**Source extract:**
_ _ _
There are at least two more layers of indirection between
what a "null pointer constant" looks like in source code and
what a "NULL-valued pointer variable" looks like in execution.
First, the fact that you've written some kind of a zero in the
source does not imply that what's stored has any resemblance
to a zero-valued integer: just as (float)1 need not have
exactly one one-bit, so (void*)0 need not have none. Second,
what's stored may depend on the type of the pointer variable
whose value compares equal to NULL: char* and int* values may
look different on word-addressed machines, and function pointers
are completely different from data pointers on some others.

Finally, a NULL-valued pointer variable does not point to
"the zero address." A NULL-valued pointer has three important
properties: (1) all NULL-valued pointers compare equal, (2) no
NULL-valued pointer compares equal to any pointer to an actual
data object or function, and (3) attempting to dereference a
NULL-valued pointer of any type yields undefined behavior. No
other properties (like "where it points" or "what it looks like")
are given. (Any particular implementation necessarily defines
the latter, but no implementation is actually required to define
the former.)
Which would be the zero address to me. Where that *maps* to is a
different question.

That's like saying

int *a, *b;

a = blah();
b = a + 1024;

Assuming no overflow b> a right?

"Assuming no overflow" means "blah() returns a pointer to
an int followed by at least 1023 others." In that (trivial)
case, b>a. If blah() returns NULL or a pointer to fewer than
1024 ints, nothing can be said about a and b -- it may not even
be possible to compute b.
_ _ _
**Assignment 1:**
Please format the source records as a Markdown table with the columns Row and Line, numbering each nonblank line. Leave the pictures out of the answer.
These records have no connection to the passage on null pointers.

**Source records:**
_ _ _
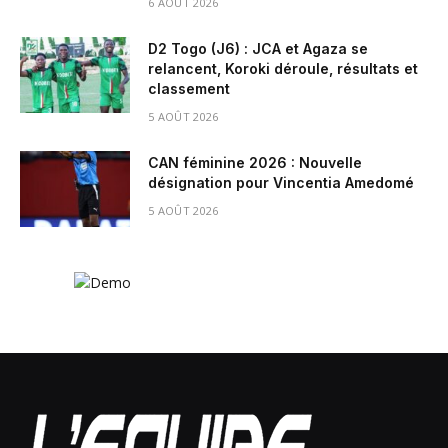
6 AOÛT 2026
D2 Togo (J6) : JCA et Agaza se
relancent, Koroki déroule, résultats et
classement
5 AOÛT 2026
CAN féminine 2026 : Nouvelle
désignation pour Vincentia Amedomé
5 AOÛT 2026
_ _ _
**Assignment 2:**
Answer from the passage on null pointers:
(a) How many important properties does a NULL-valued pointer have?
(b) What does attempting to dereference a NULL-valued pointer of any type yield?
(c) On what kind of machines may char* and int* values look different?

**Result 1:**
| Row | Line |
|---|---|
| 1 | 6 AOÛT 2026 |
| 2 | D2 Togo (J6) : JCA et Agaza se |
| 3 | relancent, Koroki déroule, résultats et |
| 4 | classement |
| 5 | 5 AOÛT 2026 |
| 6 | CAN féminine 2026 : Nouvelle |
| 7 | désignation pour Vincentia Amedomé |
| 8 | 5 AOÛT 2026 |

**Result 2:**
(a) Three.
(b) Undefined behavior.
(c) Word-addressed machines.